Length of Transition Is a Presidential Issue
| WASHINGTON
JUST outside the White House, President Bush now can watch two huge reviewing platforms being erected to celebrate the January inauguration of President-elect Clinton, the man who took away his job.
All day, the sound of workmen's hammers and electric saws echoes through the executive mansion, a constant reminder to the president and his staff that voters rejected them seven weeks ago.
Mr. Bush clearly dislikes this prolonged and painful 11-week transition process. "I've concluded that the interregnum is too long - too ungenerous and too long," he said unhappily last month.
Now Congress is being urged to do something about it. Sen. Claiborne Pell (D) of Rhode Island is renewing his call for a constitutional amendment that would install a newly elected president in office on Dec. 10, approximately one month after election day.
Senator Pell points out that if his amendment were in effect, Mr. Clinton would already be president, his new Cabinet would be selected, his new budget team would be hard at work, and the newly-elected Congress with 110 freshmen representatives would be sitting on Capitol Hill.
Instead, Pell says that in today's fast-moving world, the slow-paced transition period with its lame-duck officials "presents a constant potential for trouble" in both domestic and international affairs.
One fact about the transition is undeniable: Clinton will be stuck with some of Bush's post-election decisions.
The president's dispatch of United States troops to Somalia was a bold and unprecedented humanitarian gesture, for example. But critics note that Clinton gave his support to Bush's decision without benefit of his own secretary of state, secretary of defense, or national security adviser. Because of Bush's action, US troops could be tied up on the African continent for months, or even years, into Clinton's first term.
Then last week, the Bush White House took a step that sparked some concern over China policy. The president dispatched Secretary of Commerce Barbara Franklin to Beijing to fulfill his pledge to end a ban on high-level exchanges between the two nations.
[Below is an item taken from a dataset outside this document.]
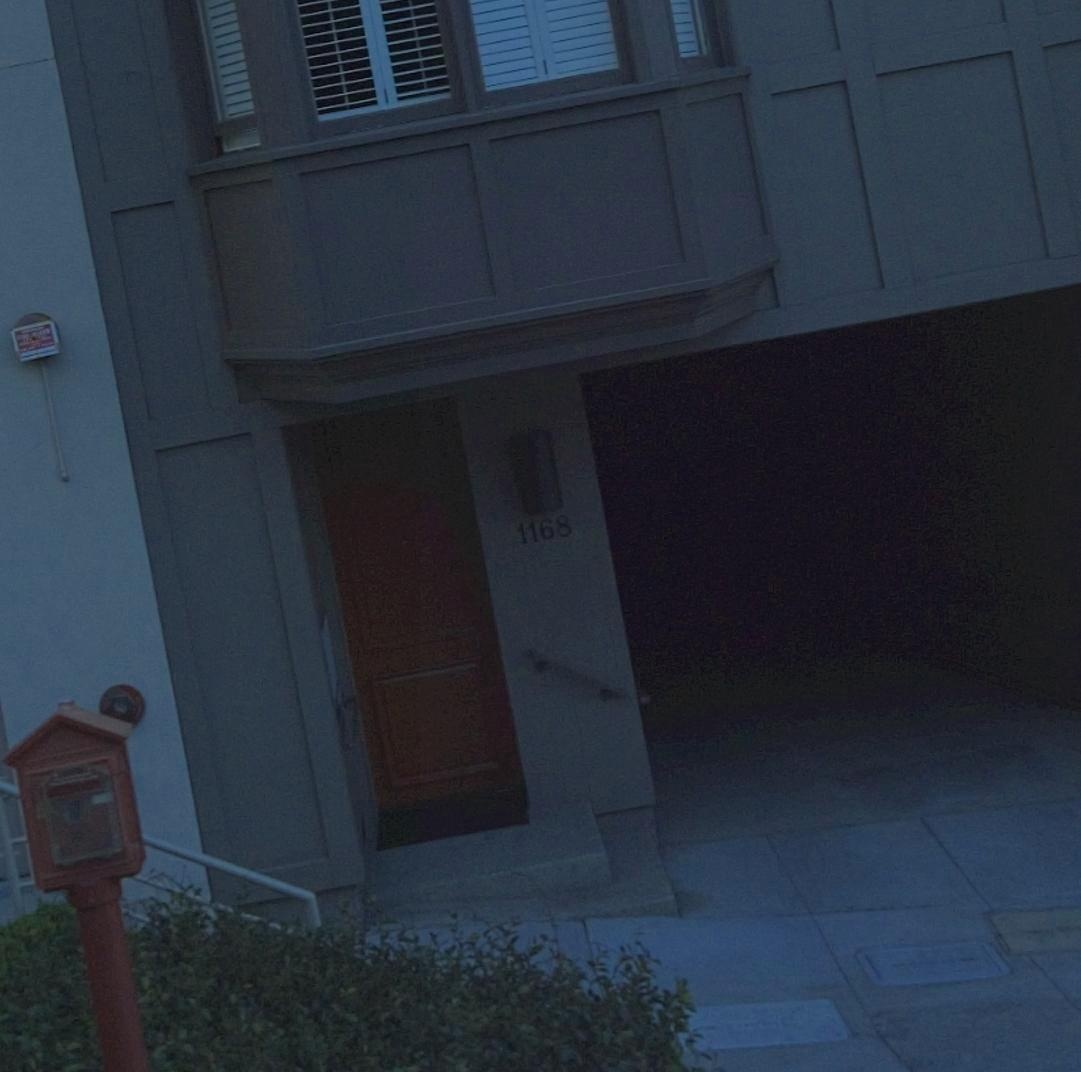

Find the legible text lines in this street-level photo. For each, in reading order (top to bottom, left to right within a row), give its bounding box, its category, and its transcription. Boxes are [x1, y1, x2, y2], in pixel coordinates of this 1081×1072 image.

[511, 512, 575, 550] StreetNumber: 1168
He did that even though the winning Democrats, by and large, are much more critical than Bush of China's human-rights policies following the 1989 Tiananmen Square massacre.
The Franklin trip also drew fire when it was learned she might announce a deal to sell China a US-made supercomputer as well as jet-engine technology that could be used in cruise-missile development. But both those ideas were dropped.
Despite such examples, some experts say it would be unwise to change the current setup.
Political scientist Fred Greenstein at Princeton University calls Pell's proposed amendment "a bad idea whose time has not come." Though Pell and others fret about the 11 weeks of the Bush-Clinton transition, Dr. Greenstein says: "What strikes me is how short the time is."
He explains that candidates for the presidency emerge from the yearlong campaign "exhausted." Greenstein, an expert on the Eisenhower presidency, notes that after the grueling 1960 campaign, John Kennedy commented that he knew everything about politics, but nothing yet about governing. A transition period can help.
Some Pell amendment supporters say that moving up the inauguration day would force candidates to reveal early who their choices would be for major cabinet posts, such as defense, state, and Treasury.
Greenstein derides that as a "parliamentary notion." It doesn't fit the US system, where the winner is in a much better position to convince the best people to join his team after he has won, rather than while he is still a potentially losing candidate.
Pell insists other arguments tip the balance in favor of an earlier inauguration. In a written statement, he notes that the Jan. 20 inauguration:
* Delays immediate work on new programs mandated by the election.
* Results in the absurd preparation of the budget for the next fiscal year by the outgoing administration, which will be amended within two weeks by the incoming administration.
* Creates uncertainty internationally because foreign governments are unsure ... who speaks for the country...."
Historian Arthur Schlesinger Jr. is among those who have spoken in favor of Pell's amendment. In a newspaper column, he described the transition as an interval of "national paralysis."
Dr. Schlesinger recalls that in the midst of World War I, President Woodrow Wilson was extremely worried about the lengthy transition, which was then, prior to the 20th Amendment, four months long.
Wilson decided that if he lost his bid for reelection, he would immediately appoint Charles Evans Hughes, his Republican opponent, as secretary of state. Wilson and his vice president would then resign, and Hughes, as secretary of state, would immediately become president. Wilson's narrow victory made his plan unnecessary.
Meanwhile, Bush listens to the hammers - and waits. A White House aide says: "He's ready to get on with the next phase of his life."